Conclusions: future research
There are a few examples of integrating folksonomies in social science Web Portals and one of them is related to museums, Steve Central: Social Tagging for Cultural Collections, but we have not yet found anything similar to our project. However, projects such as 'Enhanced Tagging for Discovery (EnTag)' have also integrated folksonomies within a thesaurus as an information retrieval system, and have researched well the concept of social tagging with suggestions from a knowledge organization system in a user trial with existing retrieval applications, comparing social tagging and enhanced tagging (UKOLN 2008). In this way, we want to continue the research done by EnTag, including a multilingual thesaurus created from and for cross lingual information retrieval.
The main goal of SIDBRINT is to become a digital system founded by professionals, but maintained and enriched by users/prosumers. All the content included in the digital system will not only be from historiographical sources, but also from users who will share and collaborate through providing their knowledge and references within the digital system. As it was explained before, both indexing systems controlled and free vocabularies, the thesaurus and folksonomies, will help users to find all the information included in the digital system. When controlled vocabularies are not able to satisfy user needs, free tagging will help users to find what they are looking for.

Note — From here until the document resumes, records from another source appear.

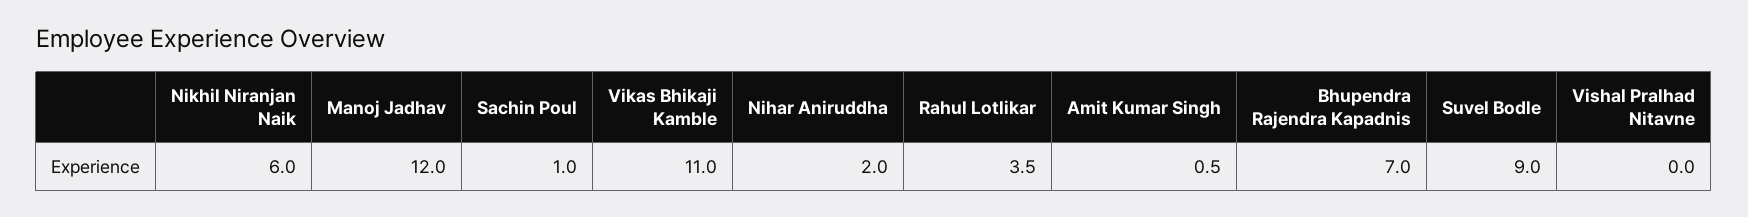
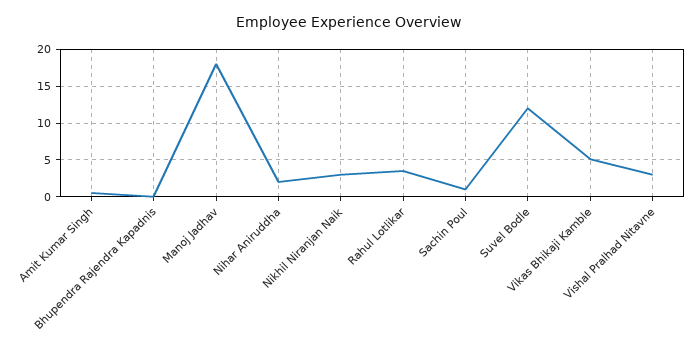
  {
-   "Nikhil Niranjan Naik": 6,
+   "Nikhil Niranjan Naik": 3,
-   "Manoj Jadhav": 12,
+   "Manoj Jadhav": 18,
    "Sachin Poul": 1,
-   "Vikas Bhikaji Kamble": 11,
+   "Vikas Bhikaji Kamble": 5,
    "Nihar Aniruddha": 2,
    "Rahul Lotlikar": 3.5,
    "Amit Kumar Singh": 0.5,
-   "Bhupendra Rajendra Kapadnis": 7,
+   "Bhupendra Rajendra Kapadnis": 0,
-   "Suvel Bodle": 9,
+   "Suvel Bodle": 12,
-   "Vishal Pralhad Nitavne": 0
+   "Vishal Pralhad Nitavne": 3
  }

This way, both systems will help each other, and that is the reason why we think it is important to maintain both, because one cannot exist without the other as they complement each other.
We are currently working on deciding which will be the best software for implementing folksonomies in the digital system, so once this will be built, the presentation of the folksonomy prototype will be done.
You can access to the digital system through the following address: sidbrint.net
The SIDBRINT digital system is funded by the Spanish Government, and it is included in the following project: Historical Memory and the International Brigades: Design of a digital System for the Transfer of Spanish Historical Heritage Knowledge. Main researcher: PhD Montserrat Sebastià Salat. R+D+I Project. National Plan, 2010-2013. (Ref. HAR2010-20983).